我有这样的债券市场数据:
Id row Date BuyPrice SellPrice
1 1 2017-10-30 94520 0
1 2 2017-10-30 94538 0
1 3 2017-10-30 94609 0
1 4 2017-10-30 94615 0
1 5 2017-10-30 94617 0
1 1 2017-09-20 99100 99059
1 1 2017-09-20 98100 99090
2 1 2010-11-01 99890 100000
2 2 2010-11-01 99899 100000
2 3 2010-11-01 99901 99899
2 4 2010-11-01 99920 99850
2 5 2010-11-01 99933 99848
我想为每个ID选择最低卖价和最高买入价并计算它们的减法,但如果卖出或价格的最小值为零,我想做出例外并退出该日期。
并且还按日期为每个id指定一个索引。
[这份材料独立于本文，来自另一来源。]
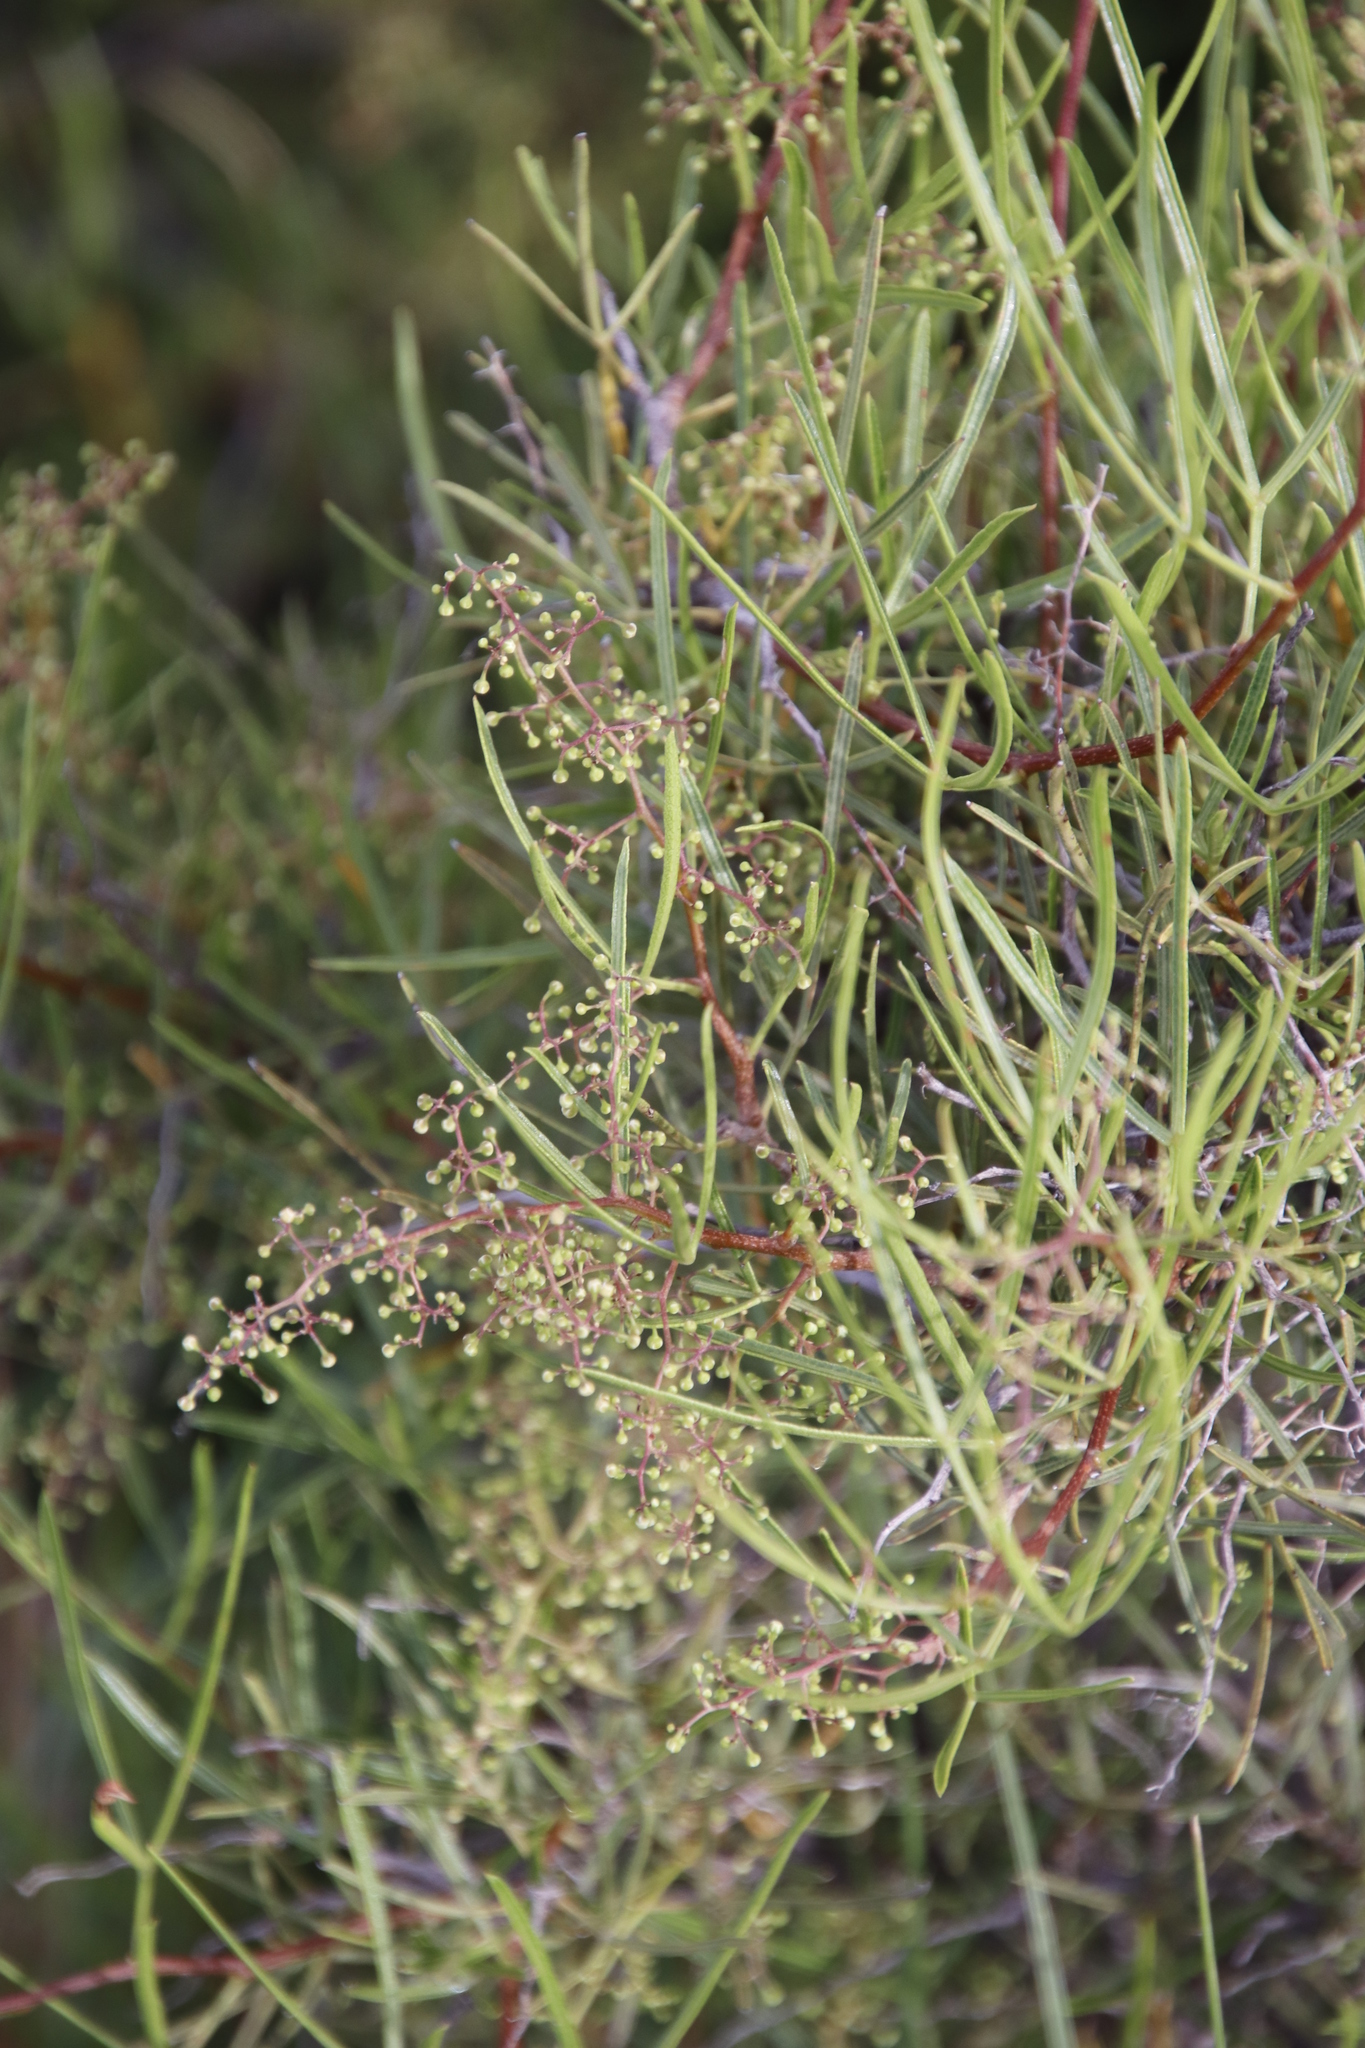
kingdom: Plantae
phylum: Tracheophyta
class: Magnoliopsida
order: Sapindales
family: Anacardiaceae
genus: Searsia
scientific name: Searsia dregeana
意味着每个给出的第一天和第二天给出2,依此类推。
最后数据应该是这样的:
Id Date highest buy price lowest sell price NBBO(highest buy price - lowestSellPrice)Index
1 2017-10-30 94520 0 NaN 1
1 2017-09-20 99100 99059 41 2
2 2017-11-01 99890 99848 42 1
答案 0 :(得分:0)
您可以使用groupby
并汇总min
和最高,然后numpy.where
汇总NaN
条件。上次使用cumcount
:
df = df.groupby(['Id','Date'], sort=False).agg({'BuyPrice':'max','SellPrice':'min'})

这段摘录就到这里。